Watch One Fold to rule them all for a more in depth explanation.


reduceLeft is just a convenience method. It is equivalent to

list.tail.foldLeft(list.head)(_)

foldLeft is more generic, you can use it to produce something completely different than what you originally put in. Whereas reduceLeft can only produce an end result of the same type or super type of the collection type. For example:

List(1,3,5).foldLeft(0) { _ + _ }
List(1,3,5).foldLeft(List[String]()) { (a, b) => b.toString :: a }

The foldLeft will apply the closure with the last folded result (first time using initial value) and the next value.

reduceLeft on the other hand will first combine two values from the list and apply those to the closure. Next it will combine the rest of the values with the cumulative result. See:

List(1,3,5).reduceLeft { (a, b) => println("a " + a + ", b " + b); a + b }

If the list is empty foldLeft can present the initial value as a legal result. reduceLeft on the other hand does not have a legal value if it can't find at least one value in the list.

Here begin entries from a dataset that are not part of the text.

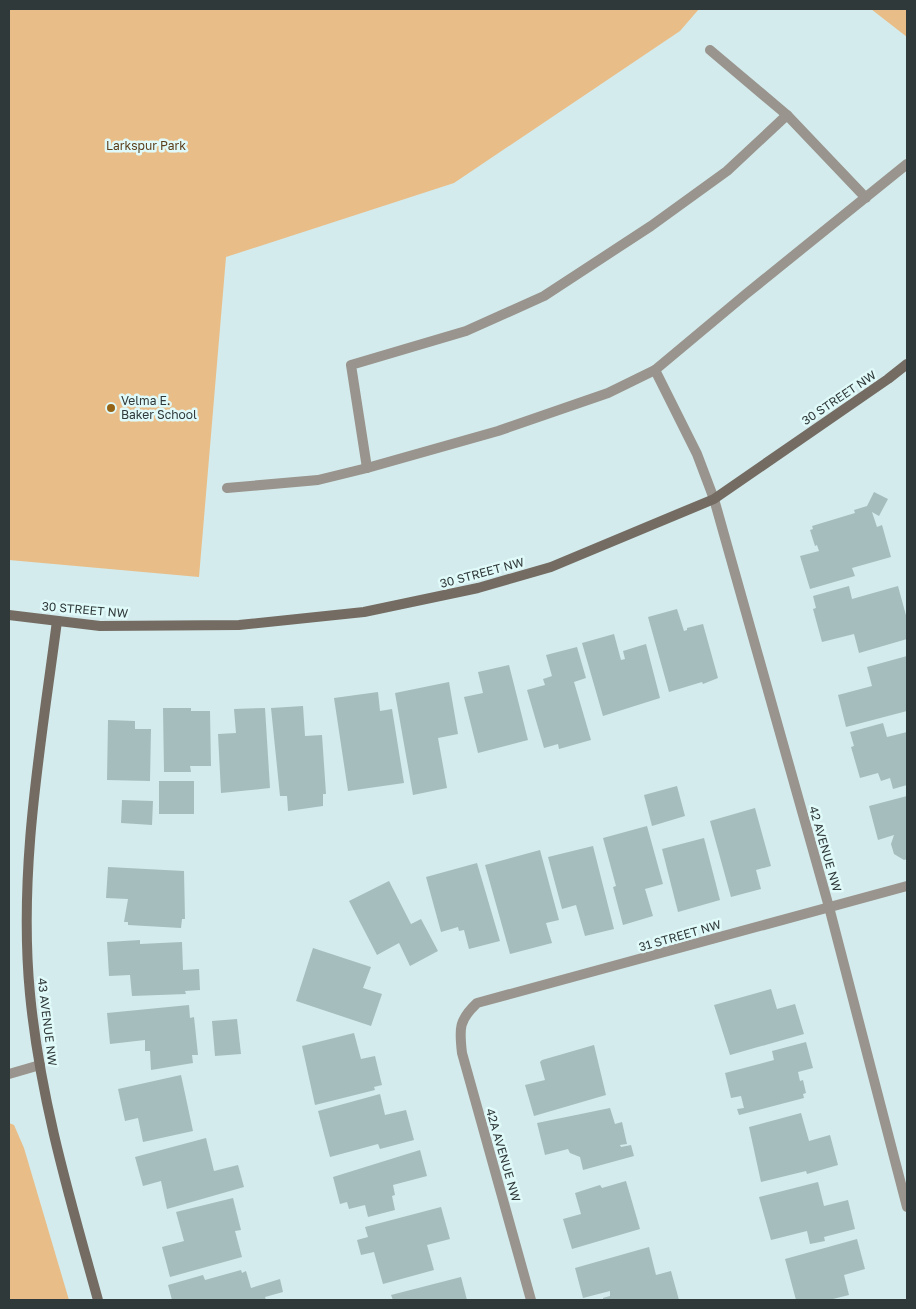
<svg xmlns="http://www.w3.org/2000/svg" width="916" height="1309" viewBox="0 0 916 1309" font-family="'Golos Text',sans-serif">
  <rect width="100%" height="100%" fill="#d3ebec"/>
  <g fill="#e9bd87">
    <path d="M9 9H699L680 31 454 183 226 257 199 577 9 560Z"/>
    <path d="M871 9H907V37Z"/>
    <path d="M9 1123 14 1125 24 1148 69 1300H9Z"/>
  </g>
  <g fill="#a6bdbd">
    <path d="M874 492 888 499 879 516 872 512 877 527 882 525 891 557 852 568 855 576 810 589 800 556 819 551 817 545 815 546 810 530 813 529 812 526 855 513 854 510 867 506Z"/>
    <path d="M849 586 852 599 898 586 907 619V639L859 653 854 634 822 642 813 609 816 608 813 596Z"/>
    <path d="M677 609 684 631 687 630V628L703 624 718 678 703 684 702 682 669 692 648 617Z"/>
    <path d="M614 634 621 660 625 659 623 651 646 644 660 698 603 716 582 643Z"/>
    <path d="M577 647 586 678 574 682 591 740 559 749 558 744 544 748 527 690 545 685 543 679 552 676 546 655Z"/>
    <path d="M907 656V711L846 727 838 695 872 686 867 667Z"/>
    <path d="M509 665 528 740 478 753 464 697 483 693 478 672Z"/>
    <path d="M449 682 458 734 438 738 447 788 413 795 395 693Z"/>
    <path d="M378 692 380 711 392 709 404 783 348 791 334 698Z"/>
    <path d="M303 706 305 736 322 735 326 794H323V806L288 811 287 796H280L271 708Z"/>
    <path d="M163 708H191V711H210L211 766H190L191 772H164Z"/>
    <path d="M265 708 270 788 221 793 218 734 236 733 234 709Z"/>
    <path d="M108 720 135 721V729H151L150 781 107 780Z"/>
    <path d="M883 723 887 737 907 732V785L893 789 890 778 881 781 878 773 860 778 851 747 854 746 850 732Z"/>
    <rect x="159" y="781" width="35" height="33"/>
    <path d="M677 786 685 816 652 826 644 795Z"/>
    <path d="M907 796V859L904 860 894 854 891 844 894 835 878 840 869 806Z"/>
    <path d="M122 800 153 801 152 825 121 823Z"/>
    <path d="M755 808 771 866 756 870 761 889 731 897 710 821Z"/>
    <path d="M647 826 663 884 645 889 653 916 623 925 613 887 616 886 603 838Z"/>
    <path d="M704 838 720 900 678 912 662 849Z"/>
    <path d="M593 846 614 929 585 936 576 905 562 909 548 857Z"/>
    <path d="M540 850 559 920 546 923 552 943 510 954 485 865Z"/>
    <path d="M477 863 500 941 469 949 464 930 459 931 458 927 441 932 426 877Z"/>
    <path d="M108 867 184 871 185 919H182L181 928 128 925V922H124L128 899 106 898Z"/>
    <path d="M389 881 411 924 421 919 438 951 410 966 399 943 377 955 349 901Z"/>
    <path d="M140 940V944L182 942 183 970 199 969 200 990 185 991 186 994 132 996 130 975 109 976 107 942Z"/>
    <path d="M313 948 371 967 363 988 382 994 371 1026 296 1001Z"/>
    <path d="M771 989 777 1009 795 1004 804 1034 730 1055 714 1005Z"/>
    <path d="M189 1005 190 1018 194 1017 198 1055H192L193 1063 151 1070 150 1051H145V1040L110 1044 107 1013Z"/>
    <path d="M237 1019 241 1054 215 1056 212 1021Z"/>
    <path d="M354 1033 361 1059 375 1056 382 1085 374 1087 375 1090 315 1105 302 1046Z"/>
    <path d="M806 1042 813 1068 798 1072 800 1081 803 1080 806 1093 803 1094 804 1098 739 1115 737 1109 744 1108 741 1096 731 1098 725 1073 774 1060 772 1051Z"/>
    <path d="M594 1045 606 1095 534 1116 525 1085 545 1080 540 1062 542 1060Z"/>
    <path d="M181 1075 193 1131 143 1142 138 1118 125 1121 118 1089Z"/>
    <path d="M380 1094 385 1115 406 1110 414 1140 380 1149 378 1144 330 1157 318 1111Z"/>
    <path d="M610 1108 615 1124 622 1122 627 1144 620 1145 621 1147 631 1145 634 1156 583 1170 580 1157 570 1153 568 1149 545 1155 537 1123Z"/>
    <path d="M801 1113 809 1141 830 1135 838 1165 807 1174 806 1171 761 1182 749 1127Z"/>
    <path d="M206 1138 214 1171 238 1165 244 1187 167 1209 161 1181 143 1186 135 1157Z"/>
    <path d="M420 1150 427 1176 393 1185 395 1195 392 1196 395 1210 368 1217 365 1205 349 1209 347 1202 340 1204 333 1177Z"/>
    <path d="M626 1181 640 1229 572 1249 563 1219 581 1214 575 1193 600 1185 602 1188Z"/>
    <path d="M818 1182 824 1206 848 1200 855 1229 824 1237 825 1241 810 1244 807 1231 771 1240 759 1197Z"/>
    <path d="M233 1198 241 1230 235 1231 242 1257 170 1277 162 1247 184 1241 176 1212Z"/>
    <path d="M441 1207 450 1239 427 1245 434 1270 383 1284 374 1252 361 1255 357 1240 368 1237 365 1227Z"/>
    <path d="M857 1239 865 1269 844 1275 849 1295 829 1300H796L785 1259Z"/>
    <path d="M649 1247 656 1275 671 1271 679 1300H603V1298L610 1296V1291L583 1298 575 1268Z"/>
    <path d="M241 1270 242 1273 246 1271 251 1288 280 1279 283 1292 265 1297 266 1300H172L168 1285 203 1275 205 1280Z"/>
    <path d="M461 1277 467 1300H393L391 1295Z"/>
  </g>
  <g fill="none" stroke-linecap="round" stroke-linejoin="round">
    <g stroke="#99948d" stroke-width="10">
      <path d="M710 50 787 115"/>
      <path d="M866 198 787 115 727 171 651 226 544 296 466 331 351 365 367 468 498 431 608 393 655 370 746 294 907 164"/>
      <path d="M655 370 697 454 714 499 829 907 907 1207"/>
      <path d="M227 488 318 480 367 468"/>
      <path d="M9 1074 40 1065"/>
      <path d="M531 1300 462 1053C459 1028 459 1020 477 1003L907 886"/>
    </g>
    <g stroke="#746c63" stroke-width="10">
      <path d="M9 615 100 626 239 625 364 612 478 588 551 567 714 499 888 379 907 364"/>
      <path d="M57 621C41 744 18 870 30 994 40 1099 70 1199 98 1300"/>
    </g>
  </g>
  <circle fill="#956315" stroke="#e0f9f9" stroke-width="2" cx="111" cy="408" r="5"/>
  <g text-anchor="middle" stroke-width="5" stroke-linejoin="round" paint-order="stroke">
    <g font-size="12" fill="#5c401d" stroke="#e0f9f9">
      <text x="146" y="150">Larkspur Park</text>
    </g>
    <g font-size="12" fill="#303939" stroke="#e0f9f9">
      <text transform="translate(839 398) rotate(-34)" y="4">30 STREET NW</text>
      <text transform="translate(482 573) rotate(-15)" y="4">30 STREET NW</text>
      <text transform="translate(85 610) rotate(5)" y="4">30 STREET NW</text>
      <text transform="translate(825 849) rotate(74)" y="4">42 AVENUE NW</text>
      <text transform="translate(680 936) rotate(-16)" y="4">31 STREET NW</text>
      <text transform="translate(47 1022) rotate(83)" y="4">43 AVENUE NW</text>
      <text transform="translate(503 1155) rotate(74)" y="4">42A AVENUE NW</text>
    </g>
    <g font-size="12" fill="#303939" stroke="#e0f9f9" text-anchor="start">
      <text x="121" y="405">Velma E.<tspan x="121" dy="14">Baker School</tspan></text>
    </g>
  </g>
  <rect width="916" height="1309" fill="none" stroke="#303939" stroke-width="20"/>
</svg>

For reference, reduceLeft will error if applied to an empty container with the following error.

java.lang.UnsupportedOperationException: empty.reduceLeft

Reworking the code to use

myList foldLeft(List[String]()) {(a,b) => a+b}

is one potential option. Another is to use the reduceLeftOption variant which returns an Option wrapped result.

myList reduceLeftOption {(a,b) => a+b} match {
  case None    => // handle no result as necessary
  case Some(v) => println(v)
}

The basic reason they are both in Scala standard library is probably because they are both in Haskell standard library (called foldl and foldl1). If reduceLeft wasn't, it would quite often be defined as a convenience method in different projects.


From Functional Programming Principles in Scala (Martin Odersky):

The function reduceLeft is defined in terms of a more general function, foldLeft.

foldLeft is like reduceLeft but takes an accumulator z, as an additional parameter, which is returned when foldLeft is called on an empty list:

(List (x1, ..., xn) foldLeft z)(op) = (...(z op x1) op ...) op x

[as opposed to reduceLeft, which throws an exception when called on an empty list.]

The course (see lecture 5.5) provides abstract definitions of these functions, which illustrates their differences, although they are very similar in their use of pattern matching and recursion.

abstract class List[T] { ...
  def reduceLeft(op: (T,T)=>T) : T = this match{
    case Nil     => throw new Error("Nil.reduceLeft")
    case x :: xs => (xs foldLeft x)(op)
  }
  def foldLeft[U](z: U)(op: (U,T)=>U): U = this match{
    case Nil     => z
    case x :: xs => (xs foldLeft op(z, x))(op)
  }
}

Note that foldLeft returns a value of type U, which is not necessarily the same type as List[T], but reduceLeft returns a value of the same type as the list).